L'OSJM en sait quelque chose. L'organisme a un budget annuel de 135 000$, et entre 25 et 35% des revenus proviennent de la soirée bénéfice annuelle. Cette année, à une dizaine de jours de la soirée, la pêche aux commandites n'est pas très bonne.

«On a constaté que si nous ne sommes pas du secteur de la santé ou de l'éducation, c'est devenu extrêmement difficile d'aller chercher de l'argent, dit le président du conseil d'administration de l'orchestre, Jean-Paul Lejeune. Et d'autres OSBL nous disent avoir fait le même constat.»

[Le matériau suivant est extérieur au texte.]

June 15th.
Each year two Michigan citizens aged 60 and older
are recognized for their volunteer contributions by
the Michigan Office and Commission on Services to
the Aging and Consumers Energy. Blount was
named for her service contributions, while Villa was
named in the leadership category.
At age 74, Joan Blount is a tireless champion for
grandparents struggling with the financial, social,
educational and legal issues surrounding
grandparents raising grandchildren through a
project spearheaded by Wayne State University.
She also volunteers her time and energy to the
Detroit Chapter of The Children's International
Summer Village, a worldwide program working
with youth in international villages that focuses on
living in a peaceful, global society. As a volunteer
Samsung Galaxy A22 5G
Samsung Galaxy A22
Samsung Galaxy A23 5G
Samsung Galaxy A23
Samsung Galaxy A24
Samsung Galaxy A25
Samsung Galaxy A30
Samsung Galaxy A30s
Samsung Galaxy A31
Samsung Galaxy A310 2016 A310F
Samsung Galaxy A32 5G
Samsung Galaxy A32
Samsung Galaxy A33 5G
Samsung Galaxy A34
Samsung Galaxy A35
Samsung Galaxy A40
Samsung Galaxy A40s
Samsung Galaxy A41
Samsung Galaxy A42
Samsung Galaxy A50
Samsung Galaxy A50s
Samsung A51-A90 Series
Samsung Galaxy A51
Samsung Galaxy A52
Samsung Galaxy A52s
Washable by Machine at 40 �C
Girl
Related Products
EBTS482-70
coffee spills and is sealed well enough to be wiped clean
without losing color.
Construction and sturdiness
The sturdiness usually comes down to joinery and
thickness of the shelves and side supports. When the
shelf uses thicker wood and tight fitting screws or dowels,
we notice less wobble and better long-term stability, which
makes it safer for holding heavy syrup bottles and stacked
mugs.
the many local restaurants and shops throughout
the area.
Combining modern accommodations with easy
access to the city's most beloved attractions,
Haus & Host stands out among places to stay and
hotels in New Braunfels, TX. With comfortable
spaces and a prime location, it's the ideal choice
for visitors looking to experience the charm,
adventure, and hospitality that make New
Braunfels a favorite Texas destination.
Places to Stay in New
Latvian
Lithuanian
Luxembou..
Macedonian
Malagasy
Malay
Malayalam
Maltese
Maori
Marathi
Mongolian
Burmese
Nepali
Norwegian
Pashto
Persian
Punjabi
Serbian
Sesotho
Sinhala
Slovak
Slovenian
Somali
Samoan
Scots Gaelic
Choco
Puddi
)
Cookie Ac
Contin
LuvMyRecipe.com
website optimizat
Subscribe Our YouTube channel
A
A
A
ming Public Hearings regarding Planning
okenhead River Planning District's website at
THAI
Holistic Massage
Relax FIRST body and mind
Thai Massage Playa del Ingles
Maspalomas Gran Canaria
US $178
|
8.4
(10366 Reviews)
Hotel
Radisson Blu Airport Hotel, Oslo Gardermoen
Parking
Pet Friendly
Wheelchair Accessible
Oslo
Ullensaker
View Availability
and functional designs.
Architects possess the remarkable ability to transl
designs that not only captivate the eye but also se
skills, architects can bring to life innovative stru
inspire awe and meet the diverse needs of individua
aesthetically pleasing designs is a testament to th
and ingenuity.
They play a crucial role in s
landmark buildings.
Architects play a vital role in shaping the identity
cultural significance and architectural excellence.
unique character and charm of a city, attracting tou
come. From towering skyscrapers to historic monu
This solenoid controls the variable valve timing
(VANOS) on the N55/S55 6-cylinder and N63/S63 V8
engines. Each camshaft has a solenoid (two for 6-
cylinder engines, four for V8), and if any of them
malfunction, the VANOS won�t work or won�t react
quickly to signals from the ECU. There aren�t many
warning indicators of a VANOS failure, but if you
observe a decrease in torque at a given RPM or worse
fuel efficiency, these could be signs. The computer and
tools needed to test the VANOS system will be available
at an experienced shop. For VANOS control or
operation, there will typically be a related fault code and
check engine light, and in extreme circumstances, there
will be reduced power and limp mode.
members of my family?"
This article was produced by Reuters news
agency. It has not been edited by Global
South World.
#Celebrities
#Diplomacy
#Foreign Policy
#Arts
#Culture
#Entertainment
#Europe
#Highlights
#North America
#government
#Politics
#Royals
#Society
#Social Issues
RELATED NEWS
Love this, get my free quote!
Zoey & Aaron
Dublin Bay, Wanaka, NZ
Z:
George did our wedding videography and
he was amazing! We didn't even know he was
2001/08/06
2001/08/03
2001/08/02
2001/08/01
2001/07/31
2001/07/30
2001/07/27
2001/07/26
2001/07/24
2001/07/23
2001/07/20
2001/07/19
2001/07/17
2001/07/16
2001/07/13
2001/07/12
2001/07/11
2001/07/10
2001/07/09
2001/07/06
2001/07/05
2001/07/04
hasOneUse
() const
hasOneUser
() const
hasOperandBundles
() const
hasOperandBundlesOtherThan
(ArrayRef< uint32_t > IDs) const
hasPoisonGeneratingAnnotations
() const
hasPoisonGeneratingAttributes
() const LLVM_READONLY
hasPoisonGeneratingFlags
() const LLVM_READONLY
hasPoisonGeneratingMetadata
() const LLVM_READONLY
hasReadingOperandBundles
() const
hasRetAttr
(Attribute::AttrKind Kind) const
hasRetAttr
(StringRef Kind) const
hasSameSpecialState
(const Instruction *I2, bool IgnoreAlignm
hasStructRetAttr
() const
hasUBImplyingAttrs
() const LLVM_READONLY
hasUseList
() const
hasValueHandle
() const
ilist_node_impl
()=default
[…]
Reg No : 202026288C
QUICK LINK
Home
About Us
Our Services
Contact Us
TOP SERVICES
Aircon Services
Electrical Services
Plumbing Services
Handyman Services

«Avec la crise qui frappe les entreprises, on passe deuxième, ajoute le trésorier Simon Castonguay. Je peux comprendre.»

Sauf qu'il manque toujours 49 000$ pour la tournée en Allemagne.

À l'Ensemble contemporain de Montréal, la directrice administrative Georgine Vaillant estimait que la dernière soirée bénéfice, tenue mercredi, allait permettre d'amasser peut-être 30% de moins que les années passées. «Il faut vraiment insister plus pour obtenir quelque chose», dit-elle.

Johanne Brunet, de HEC Montréal, soutient qu'il n'y aura peut-être pas beaucoup de nouvelles commandites, mais «les propriétés vont tenter de conserver et de bien gérer celles qu'elles avaient déjà».

C'est un peu ce qui se passe aux Grands Ballets canadiens. La directrice adjointe au financement et aux événements, Élise Charbonneau, se réjouit de voir que les partenaires fidèles de l'institution sont toujours au rendez-vous.

«Par contre, pour ce qui est du démarchage pour de nouvelles grosses commandites, ça demande un peu plus de travail, note-t-elle. Les entreprises ont moins d'argent à investir et restent avec les propriétés avec lesquelles elles sont déjà engagées.»

Malgré tout, le dernier gala bénéfice a permis d'amasser la somme record d'un demi-million de dollars, dont 100 000$ en commandites. Et ce, même si trois commanditaires ont retiré leur contribution en invoquant la situation économique.

Ça va chez les grands

Parmi les grands acteurs de l'industrie culturelle, le financement va rondement, notamment parce que les contrats de commandite sont conclus pour plusieurs années. Le financement est donc moins vulnérable à la conjoncture économique.

Chez Spectra, organisateur du Festival de jazz et des FrancoFolies, la porte-parole Marie-Ève Boisvert indique que «tout est signé pour 2009, que ce soit pour le jazz ou les Francos». Elle assure que les discussions pour trouver un successeur à GM vont très bien, et qu'une annonce pourrait être faite dès cet été.

Pas de problème non plus du côté de l'Orchestre symphonique de Montréal. L'OSM a déjà renouvelé environ 90 % de ses commanditaires pour la prochaine saison, souligne Madeleine Careau, chef de la direction. Mais elle note que certains commanditaires lui ont avoué avoir fait des choix, en laissant parfois tomber d'autres commandites pour pouvoir garder l'OSM.